What is needed: Check each line of the records below and collect those that include the word "License".
"""
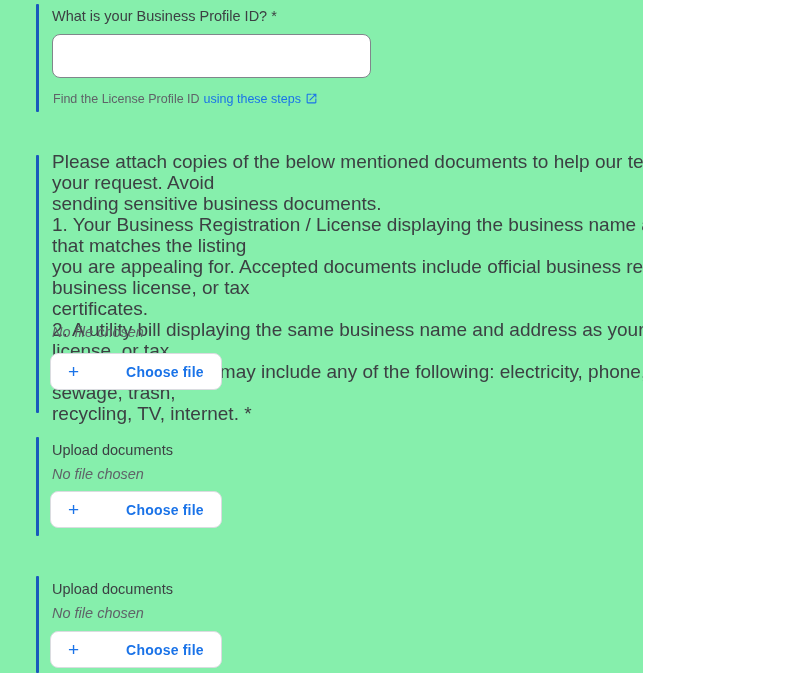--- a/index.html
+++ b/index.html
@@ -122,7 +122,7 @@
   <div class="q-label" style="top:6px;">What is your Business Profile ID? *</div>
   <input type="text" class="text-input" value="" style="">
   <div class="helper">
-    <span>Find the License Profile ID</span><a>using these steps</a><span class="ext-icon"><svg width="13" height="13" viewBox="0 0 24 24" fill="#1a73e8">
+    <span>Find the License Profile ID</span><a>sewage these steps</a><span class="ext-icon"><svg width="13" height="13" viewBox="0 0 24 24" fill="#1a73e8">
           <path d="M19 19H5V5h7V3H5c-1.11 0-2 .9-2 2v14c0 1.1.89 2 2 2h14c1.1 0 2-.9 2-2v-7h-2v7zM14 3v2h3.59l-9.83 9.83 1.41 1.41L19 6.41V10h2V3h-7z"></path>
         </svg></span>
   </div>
"""
"""
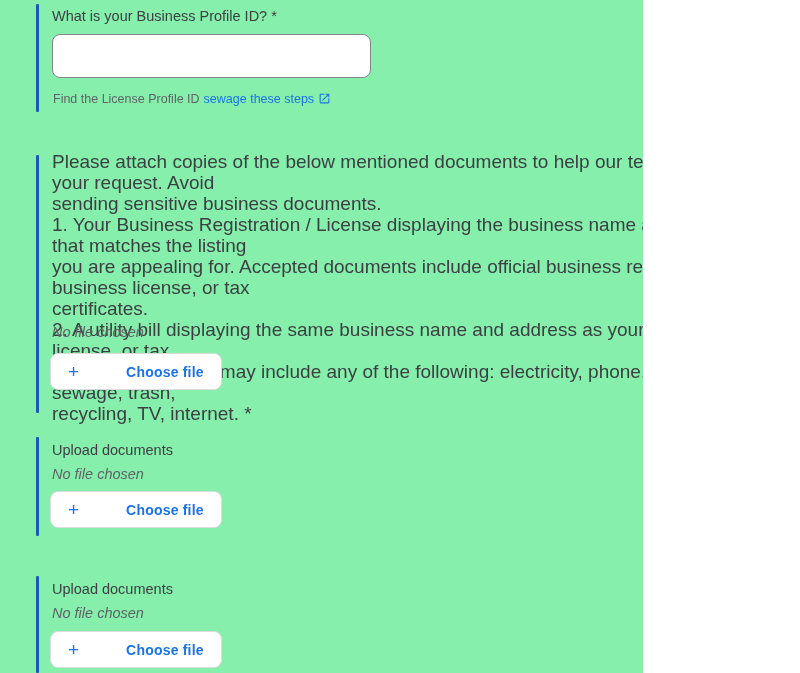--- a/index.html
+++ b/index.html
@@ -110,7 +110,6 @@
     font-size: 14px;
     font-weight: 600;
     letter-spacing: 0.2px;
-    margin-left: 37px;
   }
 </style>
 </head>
"""
Problem solution:
-    <span>Find the License Profile ID</span><a>using these steps</a><span class="ext-icon"><svg width="13" height="13" viewBox="0 0 24 24" fill="#1a73e8">
+    <span>Find the License Profile ID</span><a>sewage these steps</a><span class="ext-icon"><svg width="13" height="13" viewBox="0 0 24 24" fill="#1a73e8">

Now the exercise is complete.